İşte bir başka belgesel, Rüya Köksal ve Aydın Kudu’nun birlikte hazırladıkları ‘Son Kumsal’ Doğu Karadeniz’in otoyol inşaatıyla neler kaybettiğini anlatıyor. Seyrederken içiniz acıyor ve 2000’lerde bu kadar cahilce, insanlık ve doğa düşmanı bir proje nasıl gerçekleştirilir diye düşünüyorsunuz. Ama aslında tam da bu zamanda böyle şeylerin gerçekleştirilebileceğini, biraz neo-liberal ekonomi politikalarına baktığınızda fark ediyorsunuz. Mühim olan, özel sektöre devlet eliyle kâr olanakları yaratmaksa, hizmette sınır yoktur. Yine de aynı mantık içinde bile bu projenin akıl alır yanı yok. Çünkü kâr etmekse amaç aynı şey turizmle de sağlanabilirdi. Turizm de kirletecek ve doğal dokuya zarar verecekti muhakkak ama bu kadar değil.
SALDIRIYA DİRENMELİ
‘Son Kumsal’ı yapan Kudu ve Köksal filmi çekmekle yetinmediler ama. Doğuyu kaybettik bari Batı Karadeniz’i de kaybetmeyelim diye kendi olanaklarıyla yola koyuldular. Amaçları filmlerini Batı Karadeniz kasabalarında gösterip neyin tehlikede olduğunu insanlara göstermekti. Projeksiyon makinesi ve ses düzeni satın alıp filmlerini çeşitli yerlerde gösterdiler. Ta ki İnebolu’ya kadar. İnebolu Belediye Başkanı AKP’li İdris Güleç filmin gösterimini durdurtup, Kudu ve Köksal’ı kasabadan kovdu. Sadece kovmakla kalmamış Kudu’nun iddiasına göre filmin sadece 7 dakikasını izleyen başkan şunları da söylemişti: “Senin şimdi kırarım ağzını burnunu dağıtırım. Sen beni ne sanıyorsun… Defolun gidin buradan…” (Radikal Gazetesi, 24 Temmuz 2008). Güleç’in iddiasına göre film Başbakan Erdoğan’a hakaret ediyormuş. ‘Son Kumsal’ı Documentarist’te seyrettim. Son derece başarılı bir belgeseldi ve içinde kesinlikle hakaret yoktu; ne Erdoğan’a ne de başka bir kimseye. Sinema Yazarları Derneği olarak filmi yılın en iyi belgesel adayları arasına aldık. En iyi film seçilme şansının oldukça yüksek olduğunu düşünüyorum. İşte 7 dakikada yasaklanan film, böyle bir film. İnebolu’dan korku içinde ayrılan Kudu ve Köksal gittikleri Abana’da da kaymakamın yasağıyla karşılaştılar ve filmlerini orada da gösteremediler. Şimdi Sinop’talar. Bir yandan Gerze’de sürmekte olan otoyol çalışmasını görüntülüyorlar, bir yandan da orada çok daha güçlü olan sivil toplum örgütleri yardımıyla filmlerini gösteriyorlar. Gerze’yi balina Aydın’ın favori kıyıları olarak bir zamanlar çok duyardık. Şimdi keşke otoyolun durduğu yer olarak yeniden gündemimize otursa.

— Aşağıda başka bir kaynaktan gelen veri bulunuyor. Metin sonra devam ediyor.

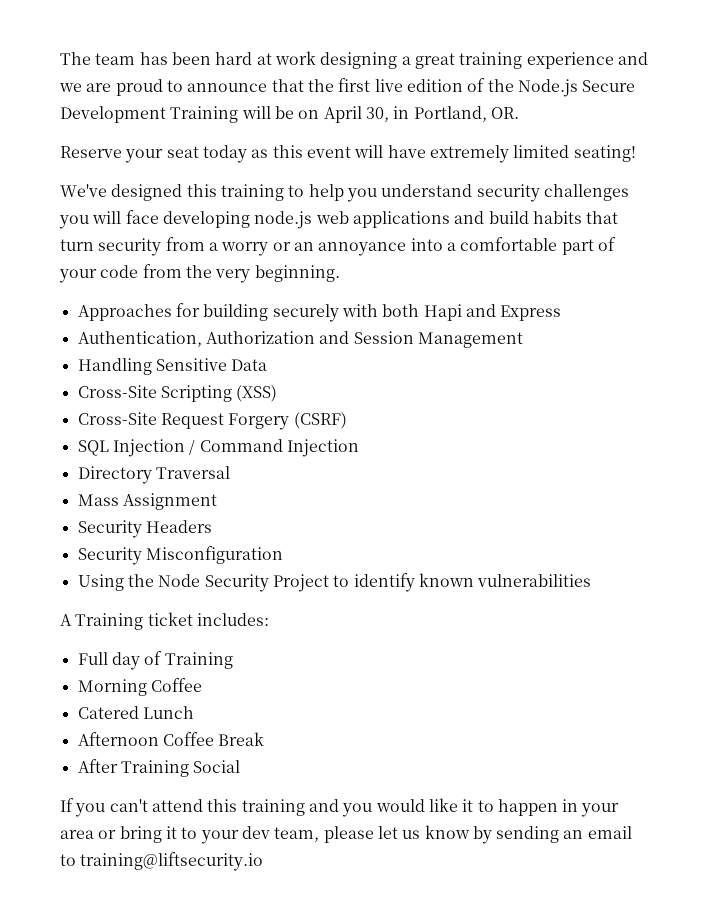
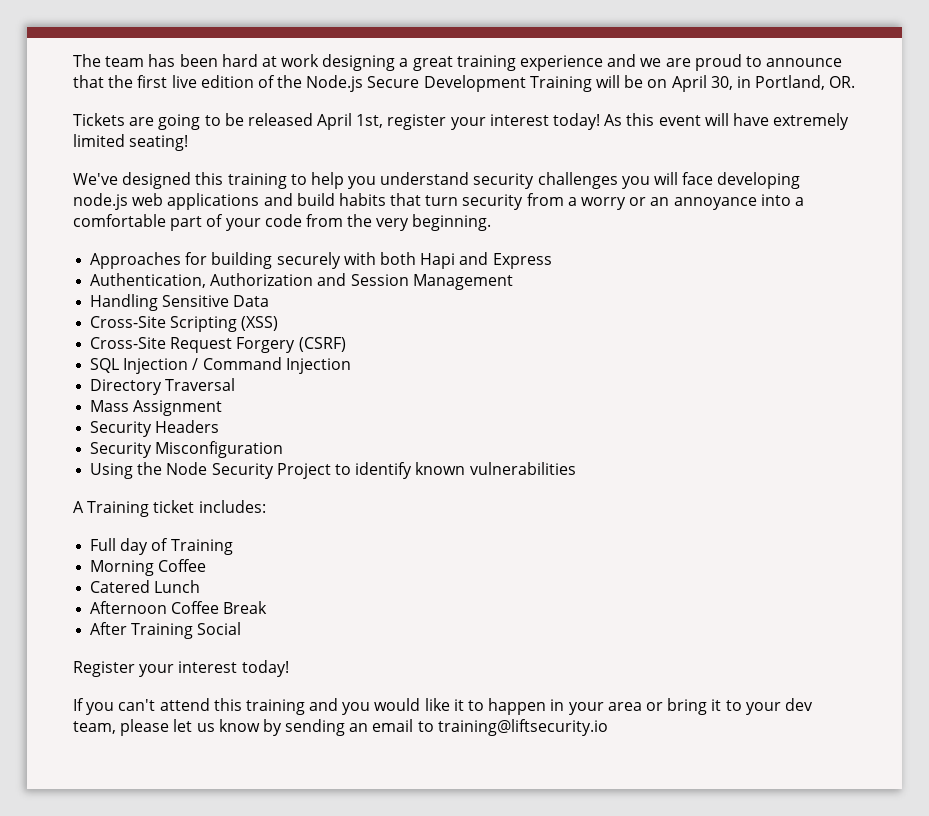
[60,145,269,163] Reserve your seat today as -> [73,113,623,130] Tickets are going to be released April 1st, register your interest today! As
(241, 766) none -> [73,660,289,677] // Register your interest today!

Yorumsuz gösterilen çarpıcı görüntülerden biri de Karadeniz kasabalarına dikilen plastik palmiye ağaçlarıydı. Hani Boğaz Köprüsü’nün ışıklandırılması nasıl bir zevke işaret ediyorsa, bu palmiye ağaçları da öyle bir zevke işaret ediyor. Bu yapay ağaçları dikenlerden, doğaya sahip çıkmalarını bekleyemiz. Bunun için herkes elinden geldiğince Aydın Kudu ve Rüya Köksal’a destek olmalı, Karadeniz otoyolunu durdurmak için elinden ne geliyorsa yapmalı. Belgesel sinemaya, Antalya Film Festivali’nde ödül verilmemesiyle başlayan saldırıya direnmeli.